Oracle has pushed back against claims that hackers breached its cloud platform, dismissing allegations that they stole sensitive customer data. The controversy began when an individual on a cybercrime forum advertised what they claimed to be security keys and login credentials from Oracle Cloud. The alleged hacker insisted they had exploited a vulnerability in an Oracle single sign-on (SSO) server to gain access.

Oracle, however, firmly rejected these assertions. A company spokesperson stated, “There has been no breach of Oracle Cloud. The published credentials are not for the Oracle Cloud. No Oracle Cloud customers experienced a breach or lost any data.”

Despite Oracle’s denial, the cybercriminal attempted to validate their claims by sharing a file supposedly planted on Oracle’s login server. Security analysts also speculated that the server in question may have been running an outdated version of Oracle Fusion Middleware, which contained a known critical vulnerability.

Further complicating matters, the hacker—using the alias “rose87168″—claimed to have exfiltrated six million records, including encrypted passwords, Java KeyStore files, and other sensitive enterprise data. They reportedly attempted to extort Oracle for $200 million in cryptocurrency in exchange for information about the alleged breach.

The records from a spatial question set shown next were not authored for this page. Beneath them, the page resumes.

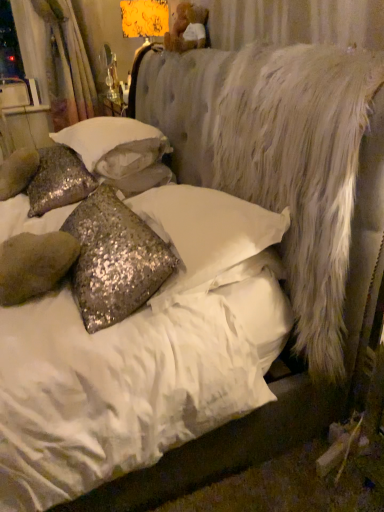
Question: From the image's perspective, is silver sequined pillow at center, the first pillow in the front-to-back sequence, above or below white sequined pillow at center, which is the second pillow in back-to-front order?

Choices:
 (A) above
 (B) below

Answer: (B)

Question: From a real-world perspective, is silver sequined pillow at center, arranged as the 3th pillow when viewed from the back, physically located above or below white sequined pillow at center, which is the second pillow in back-to-front order?

Choices:
 (A) below
 (B) above

Answer: (A)

Question: Which of these objects is positioned farthest from the white fluffy mattress at right?

Choices:
 (A) white textured curtain at upper left
 (B) silver sequined pillow at center, arranged as the 3th pillow when viewed from the back
 (C) white sequined pillow at center, positioned as the 2th pillow in front-to-back order
 (D) sparkly silver pillow at left, marked as the 1th pillow in a back-to-front arrangement

Answer: (A)

Question: Which is nearer to the white fluffy mattress at right?

Choices:
 (A) white textured curtain at upper left
 (B) silver sequined pillow at center, the first pillow in the front-to-back sequence
 (C) sparkly silver pillow at left, marked as the 1th pillow in a back-to-front arrangement
 (D) white sequined pillow at center, positioned as the 2th pillow in front-to-back order

Answer: (B)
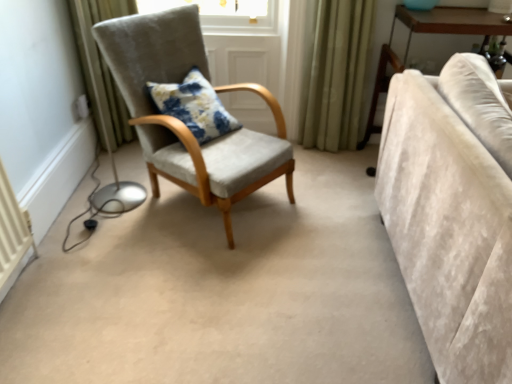
Image resolution: width=512 pixels, height=384 pixels. I want to click on beige velvet couch at right, so click(453, 212).

The width and height of the screenshot is (512, 384). What do you see at coordinates (194, 106) in the screenshot? I see `floral fabric cushion at center` at bounding box center [194, 106].

I want to click on beige velvet couch at right, so tap(453, 212).

From the image's perspective, between beige velvet couch at right and suede/grey chair at center, which one is located above?

suede/grey chair at center is shown above in the image.

Is beige velvet couch at right taller than suede/grey chair at center?

No, beige velvet couch at right is not taller than suede/grey chair at center.

Considering the positions of objects beige velvet couch at right and suede/grey chair at center in the image provided, who is more to the left, beige velvet couch at right or suede/grey chair at center?

Positioned to the left is suede/grey chair at center.

What's the angular difference between beige velvet couch at right and suede/grey chair at center's facing directions?

42.2 degrees.

Between suede/grey chair at center and beige velvet couch at right, which one appears on the left side from the viewer's perspective?

suede/grey chair at center is more to the left.

You are a GUI agent. You are given a task and a screenshot of the screen. Output one action in this format:
    pyautogui.click(x=<x>, y=<y>)
    Task: Click on the chair above the beige velvet couch at right (from a real-world perspective)
    The image size is (512, 384).
    Given the screenshot: What is the action you would take?
    pyautogui.click(x=183, y=123)

Consider the image. Considering the positions of objects suede/grey chair at center and beige velvet couch at right in the image provided, who is behind, suede/grey chair at center or beige velvet couch at right?

suede/grey chair at center is more distant.

Looking at their sizes, would you say suede/grey chair at center is wider or thinner than beige velvet couch at right?

Clearly, suede/grey chair at center has more width compared to beige velvet couch at right.

Is beige velvet couch at right at the back of light brown wooden table at right?

No.

Considering the positions of objects light brown wooden table at right and beige velvet couch at right in the image provided, who is more to the left, light brown wooden table at right or beige velvet couch at right?

From the viewer's perspective, beige velvet couch at right appears more on the left side.

Is light brown wooden table at right next to beige velvet couch at right and touching it?

No, light brown wooden table at right is not next to beige velvet couch at right.

Considering the sizes of light brown wooden table at right and beige velvet couch at right in the image, is light brown wooden table at right taller or shorter than beige velvet couch at right?

Clearly, light brown wooden table at right is taller compared to beige velvet couch at right.

Is the depth of light brown wooden table at right greater than that of floral fabric cushion at center?

Yes.

Considering the sizes of objects light brown wooden table at right and floral fabric cushion at center in the image provided, who is wider, light brown wooden table at right or floral fabric cushion at center?

Wider between the two is light brown wooden table at right.

From a real-world perspective, between light brown wooden table at right and floral fabric cushion at center, who is vertically higher?

From a 3D spatial view, floral fabric cushion at center is above.

Is floral fabric cushion at center closer to camera compared to light brown wooden table at right?

Yes, the depth of floral fabric cushion at center is less than that of light brown wooden table at right.

Is floral fabric cushion at center located outside light brown wooden table at right?

floral fabric cushion at center lies outside light brown wooden table at right's area.

Which of these two, floral fabric cushion at center or light brown wooden table at right, is thinner?

With smaller width is floral fabric cushion at center.

Is beige velvet couch at right not inside floral fabric cushion at center?

Absolutely, beige velvet couch at right is external to floral fabric cushion at center.

Which is more to the left, beige velvet couch at right or floral fabric cushion at center?

floral fabric cushion at center is more to the left.

Relative to floral fabric cushion at center, is beige velvet couch at right in front or behind?

beige velvet couch at right is in front of floral fabric cushion at center.

Would you consider beige velvet couch at right to be distant from floral fabric cushion at center?

Yes, beige velvet couch at right and floral fabric cushion at center are located far from each other.

In the scene shown: Considering the sizes of objects suede/grey chair at center and light brown wooden table at right in the image provided, who is taller, suede/grey chair at center or light brown wooden table at right?

Standing taller between the two is suede/grey chair at center.

Does point (161, 31) lie in front of point (508, 32)?

That is True.

Is suede/grey chair at center in contact with light brown wooden table at right?

suede/grey chair at center is not next to light brown wooden table at right, and they're not touching.

Where is `chair on the left of the beige velvet couch at right`? The height and width of the screenshot is (384, 512). chair on the left of the beige velvet couch at right is located at coordinates (183, 123).

Locate an element on the screen. studio couch on the right of suede/grey chair at center is located at coordinates (453, 212).

Estimate the real-world distances between objects in this image. Which object is further from light brown wooden table at right, beige velvet couch at right or floral fabric cushion at center?

Based on the image, floral fabric cushion at center appears to be further to light brown wooden table at right.

Looking at the image, which one is located further to beige velvet couch at right, floral fabric cushion at center or suede/grey chair at center?

Among the two, floral fabric cushion at center is located further to beige velvet couch at right.

From the image, which object appears to be nearer to beige velvet couch at right, light brown wooden table at right or floral fabric cushion at center?

light brown wooden table at right lies closer to beige velvet couch at right than the other object.

Considering their positions, is floral fabric cushion at center positioned further to beige velvet couch at right than light brown wooden table at right?

floral fabric cushion at center is further to beige velvet couch at right.

Based on their spatial positions, is floral fabric cushion at center or suede/grey chair at center closer to light brown wooden table at right?

suede/grey chair at center is closer to light brown wooden table at right.

Considering their positions, is suede/grey chair at center positioned closer to floral fabric cushion at center than light brown wooden table at right?

The object closer to floral fabric cushion at center is suede/grey chair at center.

Based on their spatial positions, is floral fabric cushion at center or light brown wooden table at right closer to suede/grey chair at center?

Among the two, floral fabric cushion at center is located nearer to suede/grey chair at center.

When comparing their distances from light brown wooden table at right, does suede/grey chair at center or beige velvet couch at right seem closer?

The object closer to light brown wooden table at right is beige velvet couch at right.

Where is `chair between floral fabric cushion at center and light brown wooden table at right`? The width and height of the screenshot is (512, 384). chair between floral fabric cushion at center and light brown wooden table at right is located at coordinates (183, 123).

At what (x,y) coordinates should I click in order to perform the action: click on studio couch between suede/grey chair at center and light brown wooden table at right. Please return your answer as a coordinate pair (x, y). Image resolution: width=512 pixels, height=384 pixels. Looking at the image, I should click on (453, 212).

Find the location of a particular element. The image size is (512, 384). studio couch between floral fabric cushion at center and light brown wooden table at right in the horizontal direction is located at coordinates (453, 212).

At what (x,y) coordinates should I click in order to perform the action: click on chair between floral fabric cushion at center and beige velvet couch at right from left to right. Please return your answer as a coordinate pair (x, y). The width and height of the screenshot is (512, 384). Looking at the image, I should click on (183, 123).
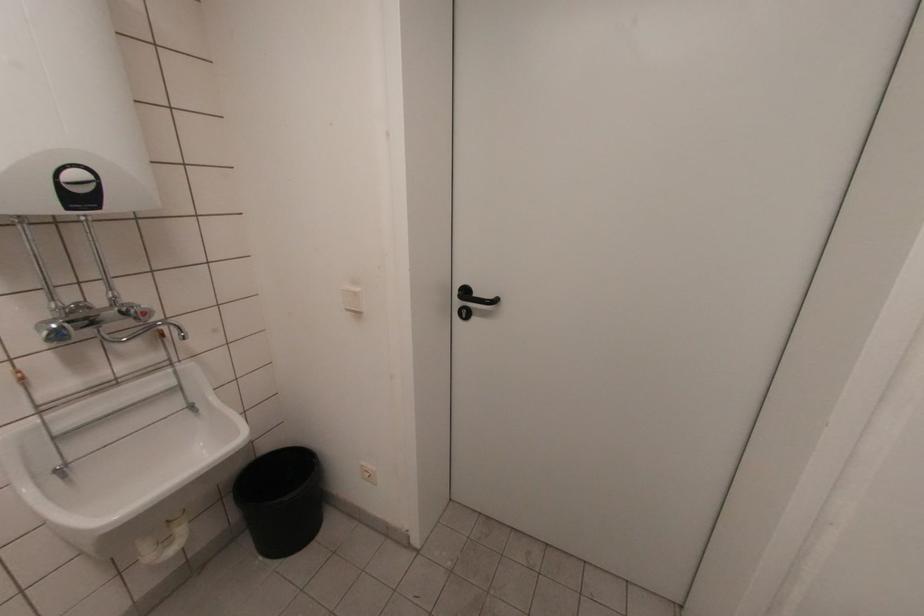
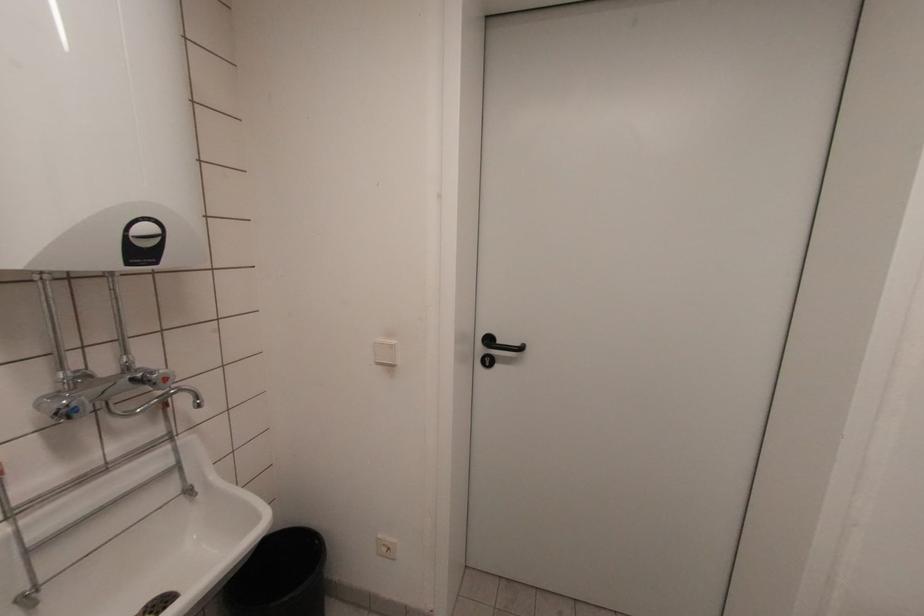
Locate, in the second image, the point that corresponds to point 143,307 in the first image.

(163, 371)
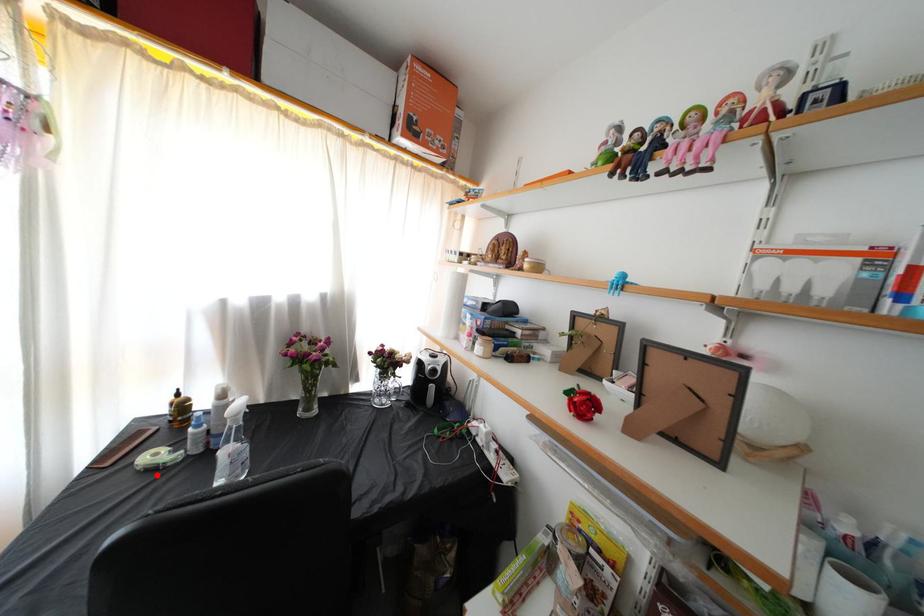
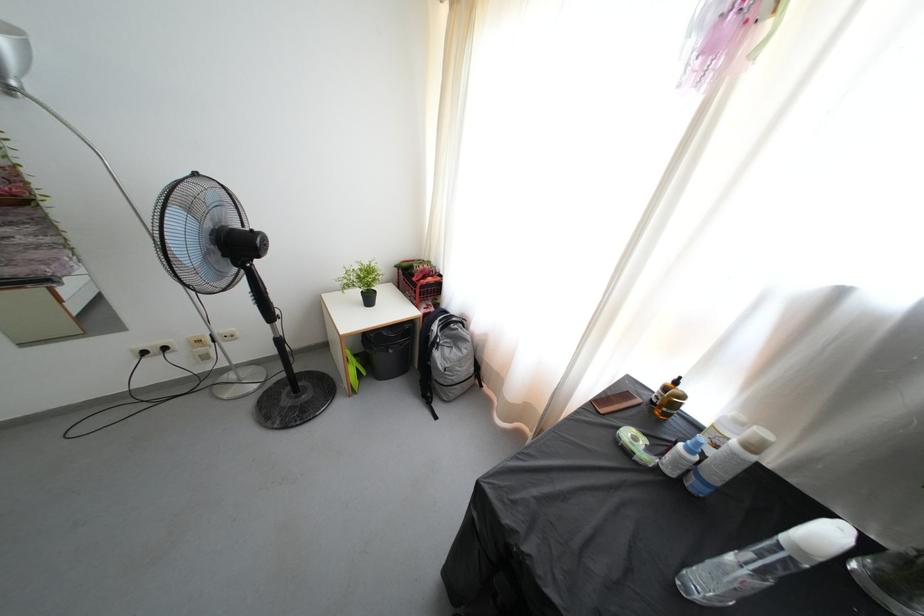
Where in the second image is the point corresponding to the highlighted location from the first image?

(631, 458)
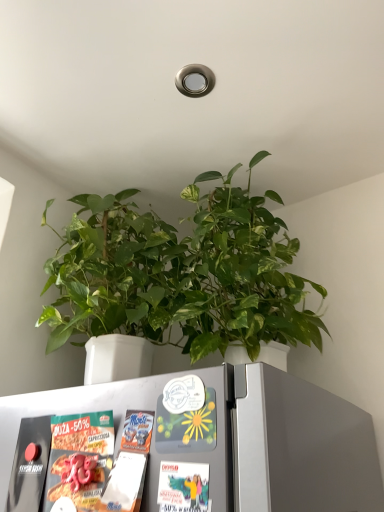
In order to face white matte refrigerator at lower center, should I rotate leftwards or rightwards?

Rotate your view left by about 13.880°.

Find the location of a particular element. white matte refrigerator at lower center is located at coordinates (240, 439).

What do you see at coordinates (240, 439) in the screenshot?
I see `white matte refrigerator at lower center` at bounding box center [240, 439].

Identify the location of green matte plant at center. This screenshot has height=512, width=384. (181, 273).

What do you see at coordinates (181, 273) in the screenshot? I see `green matte plant at center` at bounding box center [181, 273].

Locate an element on the screen. The height and width of the screenshot is (512, 384). white matte refrigerator at lower center is located at coordinates (240, 439).

Can you confirm if white matte refrigerator at lower center is positioned to the left of green matte plant at center?

Yes, white matte refrigerator at lower center is to the left of green matte plant at center.

Between white matte refrigerator at lower center and green matte plant at center, which one is positioned in front?

white matte refrigerator at lower center is more forward.

Considering the positions of point (14, 448) and point (87, 234), is point (14, 448) closer or farther from the camera than point (87, 234)?

Point (14, 448) is closer to the camera than point (87, 234).

From the image's perspective, between white matte refrigerator at lower center and green matte plant at center, which one is located above?

green matte plant at center.

From a real-world perspective, is white matte refrigerator at lower center on green matte plant at center?

No, from a real-world perspective, white matte refrigerator at lower center is not above green matte plant at center.

Does white matte refrigerator at lower center have a lesser width compared to green matte plant at center?

Yes, white matte refrigerator at lower center is thinner than green matte plant at center.

Between white matte refrigerator at lower center and green matte plant at center, which one has more height?

Standing taller between the two is green matte plant at center.

In the scene shown: Considering the sizes of objects white matte refrigerator at lower center and green matte plant at center in the image provided, who is bigger, white matte refrigerator at lower center or green matte plant at center?

With larger size is green matte plant at center.

Is green matte plant at center completely or partially inside white matte refrigerator at lower center?

No, green matte plant at center is located outside of white matte refrigerator at lower center.

Is white matte refrigerator at lower center directly adjacent to green matte plant at center?

No, white matte refrigerator at lower center is not touching green matte plant at center.

Does white matte refrigerator at lower center turn towards green matte plant at center?

No, white matte refrigerator at lower center is not aimed at green matte plant at center.

Can you tell me how much white matte refrigerator at lower center and green matte plant at center differ in facing direction?

There is a 1.49-degree angle between the facing directions of white matte refrigerator at lower center and green matte plant at center.

Identify the location of houseplant behind the white matte refrigerator at lower center. (181, 273).

Between green matte plant at center and white matte refrigerator at lower center, which one appears on the left side from the viewer's perspective?

Positioned to the left is white matte refrigerator at lower center.

Relative to white matte refrigerator at lower center, is green matte plant at center in front or behind?

Visually, green matte plant at center is located behind white matte refrigerator at lower center.

Considering the points (159, 225) and (239, 496), which point is in front, point (159, 225) or point (239, 496)?

Point (239, 496)

From the image's perspective, is green matte plant at center above or below white matte refrigerator at lower center?

Clearly, from the image's perspective, green matte plant at center is above white matte refrigerator at lower center.

From a real-world perspective, is green matte plant at center physically below white matte refrigerator at lower center?

No, from a real-world perspective, green matte plant at center is not beneath white matte refrigerator at lower center.

Is green matte plant at center thinner than white matte refrigerator at lower center?

No, green matte plant at center is not thinner than white matte refrigerator at lower center.

Which of these two, green matte plant at center or white matte refrigerator at lower center, stands taller?

With more height is green matte plant at center.

Looking at this image, who is smaller, green matte plant at center or white matte refrigerator at lower center?

Smaller between the two is white matte refrigerator at lower center.

Would you say green matte plant at center is inside or outside white matte refrigerator at lower center?

The correct answer is: outside.

Is green matte plant at center in contact with white matte refrigerator at lower center?

green matte plant at center is not next to white matte refrigerator at lower center, and they're not touching.

Is green matte plant at center facing towards white matte refrigerator at lower center?

No, green matte plant at center is not oriented towards white matte refrigerator at lower center.

Can you tell me how much green matte plant at center and white matte refrigerator at lower center differ in facing direction?

They differ by 1.49 degrees in their facing directions.

How far apart are green matte plant at center and white matte refrigerator at lower center?

green matte plant at center and white matte refrigerator at lower center are 14.68 inches apart from each other.

You are a GUI agent. You are given a task and a screenshot of the screen. Output one action in this format:
    pyautogui.click(x=<x>, y=<y>)
    Task: Click on the refrigerator lying below the green matte plant at center (from the image's perspective)
    The height and width of the screenshot is (512, 384).
    Given the screenshot: What is the action you would take?
    pyautogui.click(x=240, y=439)

Locate an element on the screen. This screenshot has height=512, width=384. houseplant positioned vertically above the white matte refrigerator at lower center (from a real-world perspective) is located at coordinates (181, 273).

What are the coordinates of `houseplant above the white matte refrigerator at lower center (from the image's perspective)` in the screenshot? It's located at (181, 273).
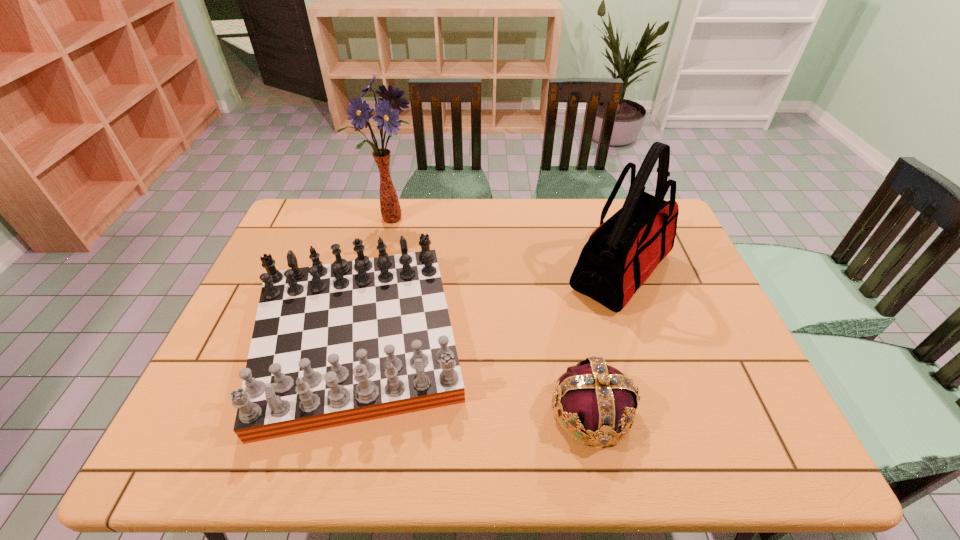
The image size is (960, 540). Identify the location of object identified as the second closest to the flower arrangement. (619, 256).

Locate an element on the screen. This screenshot has height=540, width=960. object that is the third nearest to the crown is located at coordinates (390, 208).

This screenshot has width=960, height=540. I want to click on vacant region that satisfies the following two spatial constraints: 1. on the front side of the crown; 2. on the left side of the gameboard, so 339,411.

Where is `free point that satisfies the following two spatial constraints: 1. on the back side of the duffel bag; 2. on the left side of the gameboard`? free point that satisfies the following two spatial constraints: 1. on the back side of the duffel bag; 2. on the left side of the gameboard is located at coordinates (374, 272).

Locate an element on the screen. The height and width of the screenshot is (540, 960). free point that satisfies the following two spatial constraints: 1. on the back side of the gameboard; 2. on the right side of the farthest object is located at coordinates coord(387,219).

Locate an element on the screen. vacant space that satisfies the following two spatial constraints: 1. on the back side of the duffel bag; 2. on the right side of the gameboard is located at coordinates (374, 272).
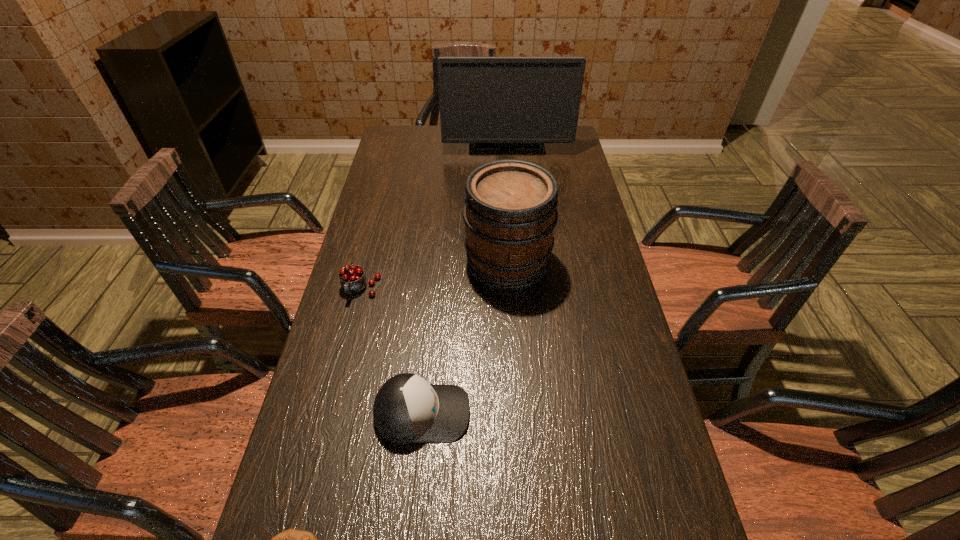
Identify the location of cherry at the left edge. click(x=352, y=278).

Where is `cap present at the left edge`? Image resolution: width=960 pixels, height=540 pixels. cap present at the left edge is located at coordinates (407, 409).

The image size is (960, 540). Identify the location of object present at the right edge. (485, 101).

Image resolution: width=960 pixels, height=540 pixels. Find the location of `object located at the far right corner`. object located at the far right corner is located at coordinates (485, 101).

Locate an element on the screen. Image resolution: width=960 pixels, height=540 pixels. free space at the far edge is located at coordinates (453, 152).

Where is `free location at the left edge of the desktop`? free location at the left edge of the desktop is located at coordinates (411, 221).

Locate an element on the screen. The height and width of the screenshot is (540, 960). free region at the right edge is located at coordinates (621, 388).

Locate an element on the screen. This screenshot has width=960, height=540. vacant region at the far left corner is located at coordinates (427, 136).

The image size is (960, 540). I want to click on free point between the cap and the computer monitor, so click(x=465, y=278).

Image resolution: width=960 pixels, height=540 pixels. Find the location of `vacant region between the second tallest object and the cherry`. vacant region between the second tallest object and the cherry is located at coordinates click(x=434, y=276).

When Oracle refused, they put the stolen data up for sale on BreachForums, offering an alternative payment option: undisclosed zero-day exploits.

Adding another level of mystery, the attacker also confessed that they couldn’t decrypt the stolen credentials and even requested help from other members of the forum to break the encryption. They also supposedly provided lists of domains of targeted companies and suggested businesses could offer a fee for removal of the employees’ details before the information was sold.

The researchers keep looking, but Oracle asserts that there was no breach. Cybersecurity experts continue to debate whether this attack is a masterful ruse or a genuine security threat.